Why is my executor memory usage stuck at 0?


I have a pretty simple Spark job that looks like this:

JavaPairRDD<Key,Value> rawData = newAccumuloRDD(...);
JavaPairRDD<Key,Value> indexSrc =
    rawData.filter(new IndexFilter()).cache();
JavaPairRDD<Key,Value> indexEntries =
    indexSrc.mapPartitionsToPair(new IndexBuilder(numPartitions));
JavaPairRDD<Key,Value> reverseIndexEntries =
    indexSrc.mapPartitionsToPair(new ReverseIndexBuilder(numPartitions));
JavaPairRDD<Key,Value> dataEntries =
    rawData.mapPartitionsToPair(new DataBuilder(numPartitions)).cache();

dataEntries.union(indexEntries)
  .union(reverseIndexEntries)
  .repartitionAndSortWithinPartitions(new PartitionedIndexRDDPartitioner(NUM_BINS))
  .saveAsNewAPIHadoopFile(pidxBulk.toString(), Key.class, Value.class,
      AccumuloFileOutputFormat.class, conf);

Where Key and Value are Apache Accumulo's Key and Value classes (using the KryoSerializer).

I'm not sure where exactly to put the calls to cache(), or even if they're needed at all.

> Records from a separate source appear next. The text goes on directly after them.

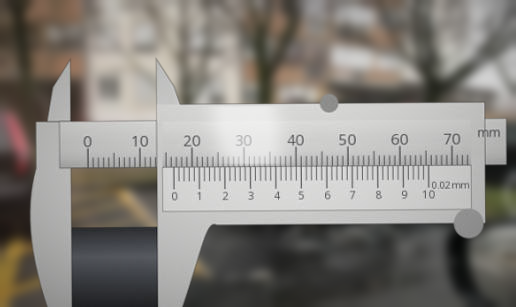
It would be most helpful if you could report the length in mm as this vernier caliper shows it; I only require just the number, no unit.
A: 16.5
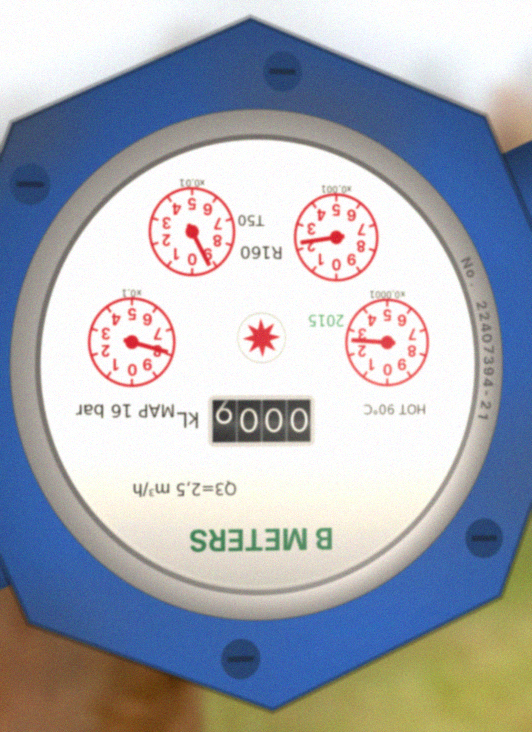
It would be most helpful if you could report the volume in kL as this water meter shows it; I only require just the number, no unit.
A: 8.7922
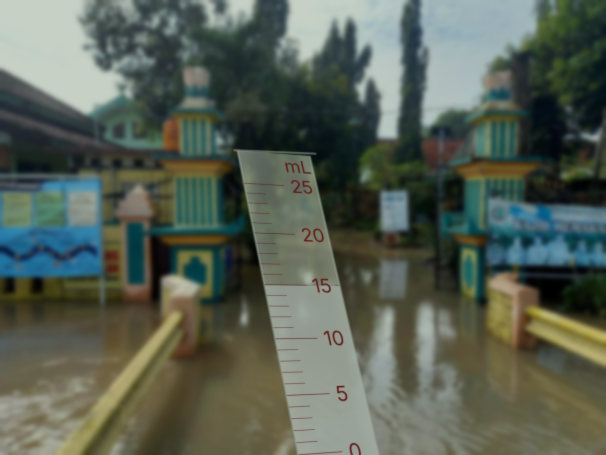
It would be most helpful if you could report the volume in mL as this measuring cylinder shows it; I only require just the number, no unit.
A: 15
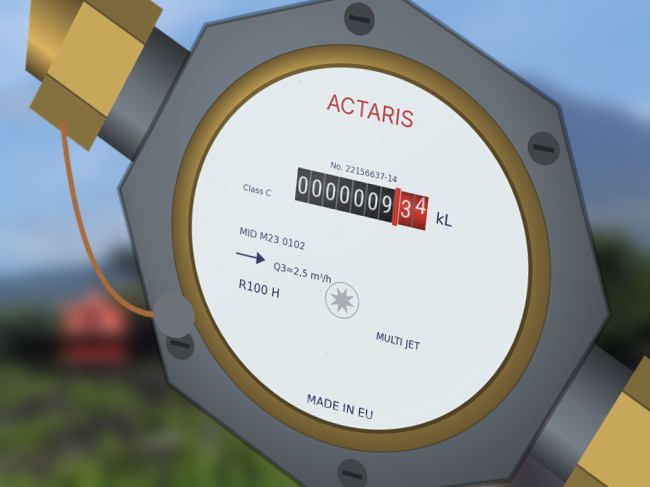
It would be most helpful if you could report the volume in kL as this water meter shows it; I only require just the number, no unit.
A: 9.34
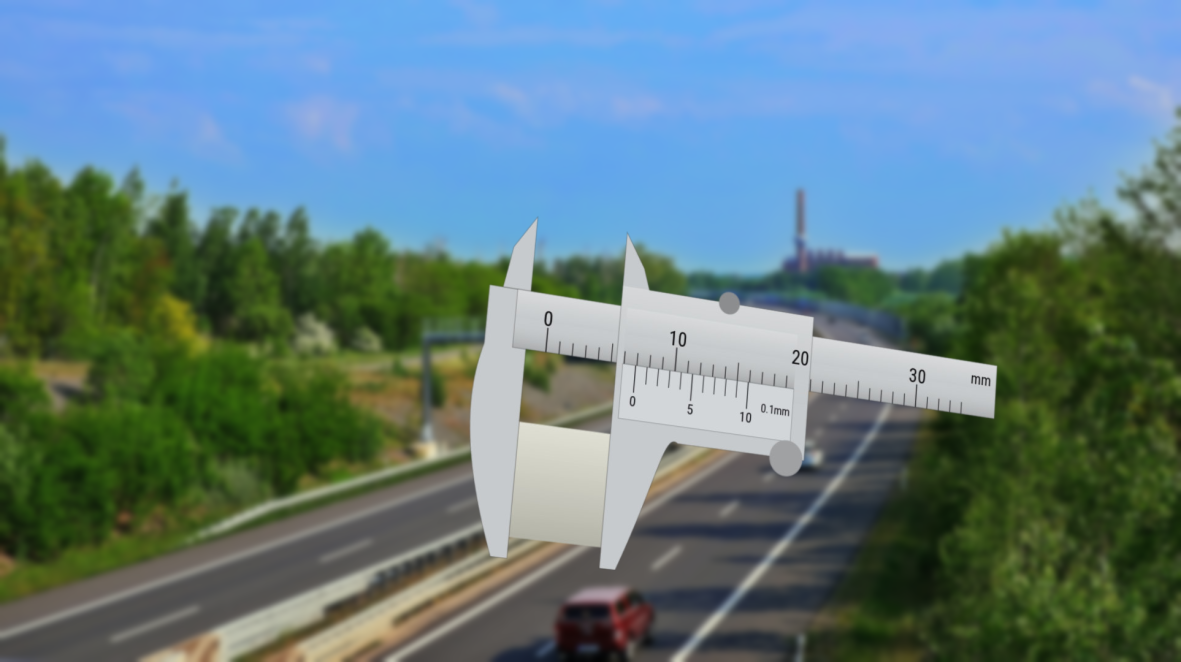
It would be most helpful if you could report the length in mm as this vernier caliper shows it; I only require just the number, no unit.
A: 6.9
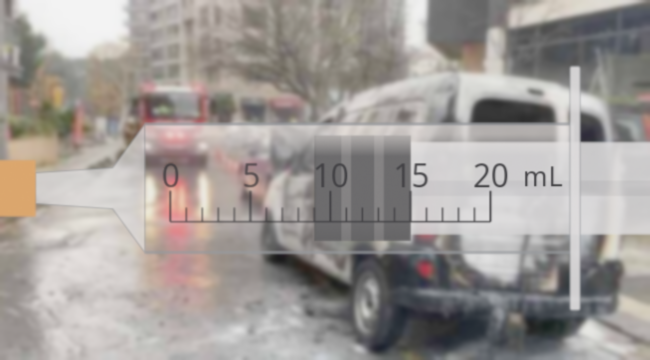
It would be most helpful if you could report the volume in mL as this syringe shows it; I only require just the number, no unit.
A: 9
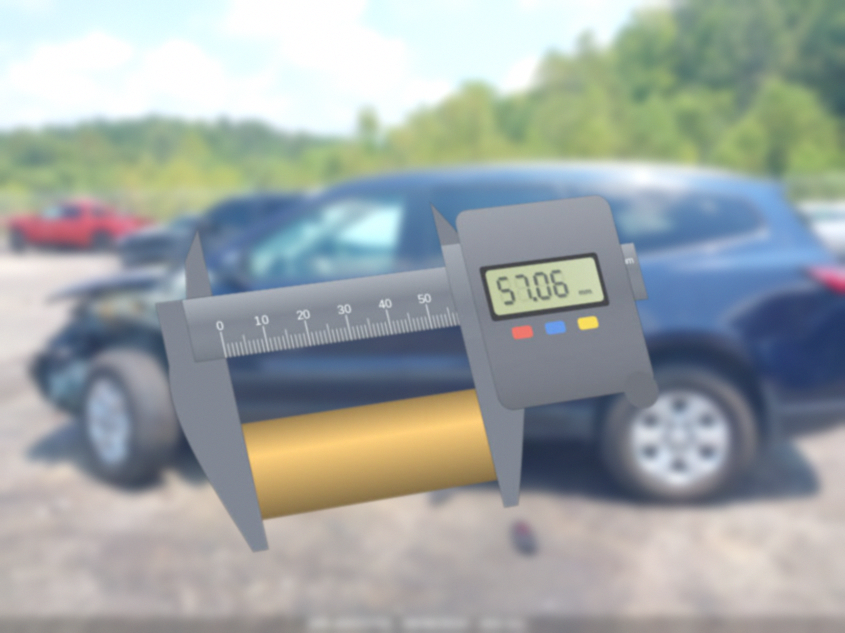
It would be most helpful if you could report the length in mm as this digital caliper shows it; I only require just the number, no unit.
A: 57.06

But I'm concerned that my executors don't seem to be using much of the memory that I've allocated to them:

Screenshot showing zero memory used

And the "Storage" page in the application UI is empty.

Am I doing something wrong, or has Spark decided that it can't make this job go any faster by storing my RDDs?


Solution

  • Memory used means memory used for caching.

    In your code you are performing only one action and indexSrc or dataEntries are not used again, so there is not point of caching it.

    To prove it, you can add

    indexSrc.count(); and dataEntries.count(); after declaring them and then check executor/storage page.

    JavaPairRDD<Key,Value> rawData = newAccumuloRDD(...);
    JavaPairRDD<Key,Value> indexSrc = rawData.filter(new IndexFilter()).cache();
    indexSrc.count();
    JavaPairRDD<Key,Value> indexEntries = indexSrc.mapPartitionsToPair(new IndexBuilder(numPartitions));
    JavaPairRDD<Key,Value> reverseIndexEntries = indexSrc.mapPartitionsToPair(new ReverseIndexBuilder(numPartitions));
    JavaPairRDD<Key,Value> dataEntries = rawData.mapPartitionsToPair(new DataBuilder(numPartitions)).cache();
    dataEntries.count();
    
    dataEntries.union(indexEntries)
      .union(reverseIndexEntries)
      .repartitionAndSortWithinPartitions(new PartitionedIndexRDDPartitioner(NUM_BINS))
      .saveAsNewAPIHadoopFile(pidxBulk.toString(), Key.class, Value.class,
          AccumuloFileOutputFormat.class, conf);